According to monitoring by 1M AI News, the open-source vector database Chroma has released Context-1, a 20-billion-parameter agentic search model specifically designed for multi-turn retrieval tasks. The model weights are open-sourced under the Apache 2.0 license, and the synthetic data generation pipeline code has been released simultaneously.
Context-1 is positioned as a retrieval subagent: it does not directly answer questions, but instead returns a set of supporting documents to downstream inference models through multi-round search.

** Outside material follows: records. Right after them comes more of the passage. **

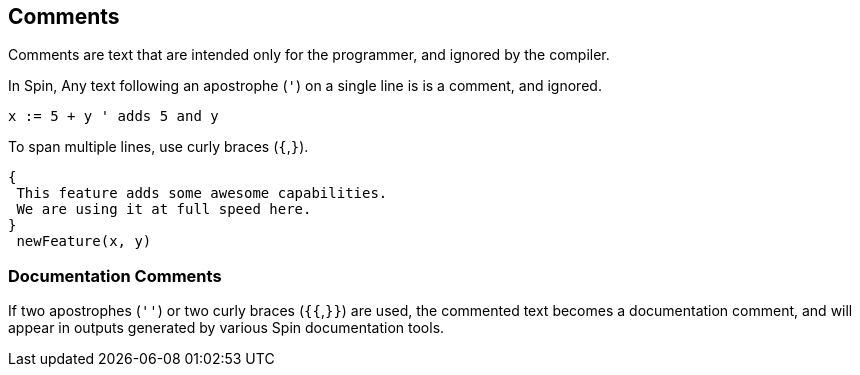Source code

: == Comments

Comments are text that are intended only for the programmer, and ignored by the compiler.

In Spin, Any text following an apostrophe (`'`) on a single line is is a comment, and ignored.

----
x := 5 + y ' adds 5 and y
----

To span multiple lines, use curly braces (`{`,`}`).

----
{
 This feature adds some awesome capabilities.
 We are using it at full speed here.
}
 newFeature(x, y)
----

=== Documentation Comments

If two apostrophes (`''`) or two curly braces (`{{`,`}}`) are used, the commented text becomes a documentation comment, and will appear in outputs generated by various Spin documentation tools.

The core technology is “self-editing context,” meaning the model actively discards irrelevant document snippets during the search process, freeing up space in a limited context window for subsequent searches and preventing performance degradation caused by context bloat.
Training is conducted in two stages: first, use large models such as Kimi K2.5 to generate SFT trajectories for supervised fine-tuning warm-up, and then train with reinforcement learning (based on the CISPO algorithm) on more than 8,000 synthetic tasks. The reward design uses a curriculum mechanism: in the early stage, re-recall is increased to encourage broad exploration, and in the later stage it gradually shifts toward precision to encourage selectively retaining relevant content. The base model is gpt-oss-20b, adapted with LoRA; during inference, it runs on B200 with MXFP4 quantization, achieving a throughput of 400–500 token/s.
On Chroma’s four in-house domain benchmarks (webpages, finance, law, email) and public benchmarks (BrowseComp-Plus, SealQA, FRAMES, HotpotQA), Context-1’s four-way parallel version performs on the “final answer hit rate” metric on par with or close to state-of-the-art models such as GPT-5.2, Opus 4.5, and Sonnet 4.5—for example, reaching 0.96 on BrowseComp-Plus (Opus 4.5 is 0.87, GPT-5.2 is 0.82)—while its cost and latency are only a fraction of those models. Notably, the model was trained only on web, legal, and financial data, but in the email domain—where it was not involved in training—it also shows significant improvement, demonstrating cross-domain transferability of its search capabilities.